Different chapters of Adversarial Case-Making will be of interest to different audiences. The introductory chapter and particularly chapter two, “Framing Law-In-Action,” will be useful for those teaching graduate courses in legal ethnography or the sociology of law. One of the most significant contributions of the book is the practical examples it offers. The book will prove eye-opening for those considering entering the legal profession, either as solicitor or barrister. Chapter three would be fascinating reading for anyone asked to appear in Court as an expert. Chapter eight on “The Case in the Case System” would be useful for anyone coming to grips with the foundations of the Common Law legal system. Scheffer’s narrative occasionally slips into jargon-dominated prose, which makes the book less accessible to disciplinary outsiders or undergraduate students. For example, in outlining the book’s contents he writes “…the procedure is conceptualised as a multi-temporal event-process-relation. The chapter offers methodical rudiments to account for the procedure’s trans-sequentiality…” (p.xli).

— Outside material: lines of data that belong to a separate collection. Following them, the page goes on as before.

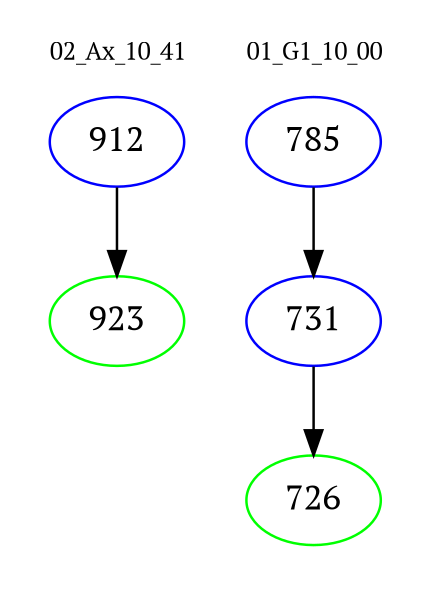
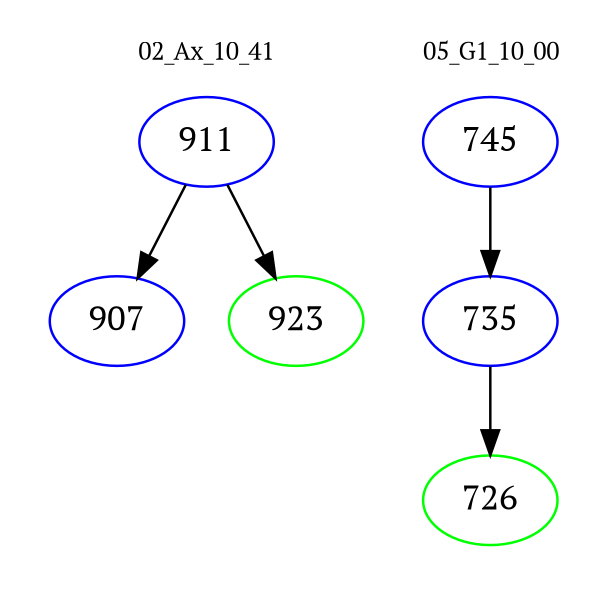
  digraph {
    fontname="PT Serif"
    node [color=blue fontname="PT Serif"]
    edge [color=black fontname="PT Serif"]
-   n1 [label=912]
+   n1 [label=911]
+   n2 [label=907]
    n3 [color=green label=923]
-   n4 [label=731]
+   n4 [label=735]
    n5 [color=green label=726]
-   n6 [label=785]
+   n6 [label=745]
    subgraph cluster_1 {
      color=white
      fontsize=10
      label="02_Ax_10_41"
      n1
+     n2
      n3
    }
    subgraph cluster_2 {
      color=white
      fontsize=10
-     label="01_G1_10_00"
+     label="05_G1_10_00"
      n4
      n5
      n6
    }
+   n1 -> n2
    n1 -> n3
    n4 -> n5
    n6 -> n4
  }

Adversarial Case-Making’s ethnographic and micro-sociological methods provide insights that cannot be achieved other than through years of fieldwork and the filing, coding and categorizing of mountains of ethnographic data, such as files, documents, meeting notes, transcripts and archive material. The added value of this perspective is that through attention to discursive practices Scheffer begins to unpack how meaning is constituted through legal procedure. While political scientists might wish to see more explicit discussion of the underlying power dynamics at play, that objective was not a high priority of the research, and this book should be appreciated for its complementary perspective.


Goffman, Erving. 1981. Forms of Talk. Oxford: Blackwell.

Kagan, Robert (2001) Adversarial Legalism: The American Way of Law. Cambridge, MA: Harvard University Press.

Kelemen, R. Daniel (2011) Eurolegalism: The Transformation of Law and Regulation in the European Union. Cambridge, MA: Harvard University Press.

Schatz, Edward (ed.) 2009. Political Ethnography: What Immersion Contributes to the Study of Power. Chicago: University of Chicago Press.